One of the complications of digital video and TV convergence is the arduous process of marrying the right creative with the right medium.
Extreme Reach on Monday rolled out a platform promising advertisers up to a 50% reduction in that tedious workflow by enabling them to traffic creative, secure rights and measure the effects of their video and television campaigns from one spot.
The traditional process, when an advertiser wants to digitize a television ad, involves finding the agency that produced the commercial, which can be a pain, said John Roland, CEO of Extreme Reach. “And you may have 30 versions of the same commercial.”
It gets worse. Before uploading a commercial to a digital property, one must confirm talent rights have been paid, then enter an even lengthier transcoding process. Extreme Reach claims it bypasses all of these steps via direct partnerships with post houses, the boutique production houses agencies rely on to tighten up 30-second spots and add voiceovers and music to commercials.
“There are 3,000 post houses nationwide and every one is easily connected to Extreme Reach,” Roland said. “We ingest 5,000 commercials every single day, so we have this massive volume that’s about an 85% market share in the TV business.” On the TV side, Extreme Reach works with 7,000 local and national stations, cable MSOs and networks like NBC and ESPN.
Extreme Reach’s cloud platform pipes in creative from the post house or content/rightsholder and automatically preps that for delivery or ad serves. After the campaign runs, the platform allows you to see where the commercial is airing both on television and digitally. From there, the marketer’s able to drill down into engagement, viewability, and run safety scores for optimal placement.

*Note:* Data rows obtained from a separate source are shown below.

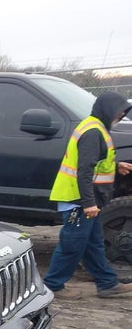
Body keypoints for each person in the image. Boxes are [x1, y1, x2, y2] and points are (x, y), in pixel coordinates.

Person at [43, 91, 132, 299]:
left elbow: (95, 163)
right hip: (79, 201)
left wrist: (116, 167)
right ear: (108, 110)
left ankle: (107, 284)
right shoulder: (93, 131)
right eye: (120, 113)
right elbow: (84, 170)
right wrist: (88, 203)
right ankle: (51, 286)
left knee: (93, 244)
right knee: (72, 244)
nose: (121, 117)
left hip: (87, 201)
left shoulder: (97, 127)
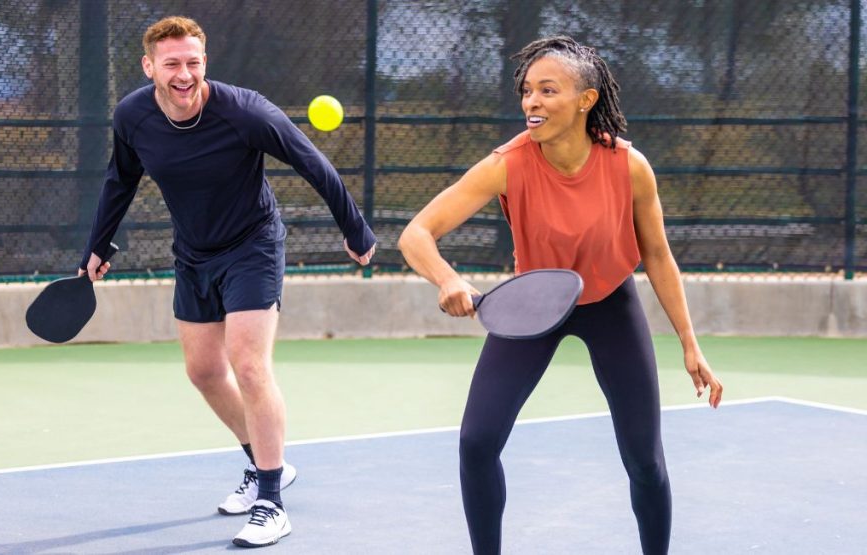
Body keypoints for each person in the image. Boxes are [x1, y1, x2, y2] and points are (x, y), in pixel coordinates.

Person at [398, 36, 722, 554]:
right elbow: (416, 233)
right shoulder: (507, 163)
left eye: (549, 90)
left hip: (610, 304)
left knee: (644, 458)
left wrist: (689, 342)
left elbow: (658, 255)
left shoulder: (629, 166)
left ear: (585, 99)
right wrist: (448, 278)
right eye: (527, 91)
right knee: (476, 444)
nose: (532, 102)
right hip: (535, 306)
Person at [78, 16, 376, 548]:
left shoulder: (245, 112)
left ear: (204, 63)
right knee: (203, 371)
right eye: (172, 64)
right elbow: (120, 177)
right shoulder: (134, 116)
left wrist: (355, 230)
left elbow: (313, 163)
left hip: (253, 246)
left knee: (249, 364)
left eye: (194, 62)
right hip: (193, 252)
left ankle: (271, 503)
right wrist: (98, 245)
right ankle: (268, 466)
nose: (185, 74)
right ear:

Since its incorporation in 2008, Roland said the company strategically planned for the future disruption of a $70 billion market. It spent nearly half a billion on DG’s (now Sizmek’s) TV ads business and acquired digital video measurement and brand safety firm BrandAds. Roland said he feels Extreme Reach is in a position now to enable advertisers to affect campaigns across any screen from one portal.
“If you have an ad network or exchange, you’re aggregating inventory and trying to get the best possible price for that inventory and the only time the creative gets involved is at that last minute and they go get whatever that TV commercial was, and run that,” Roland said. “That’s all based on inventory and pricing. There’s nothing to do with creative. But now you can bring the creative quality of TV to enhance the ROI of the digital space.”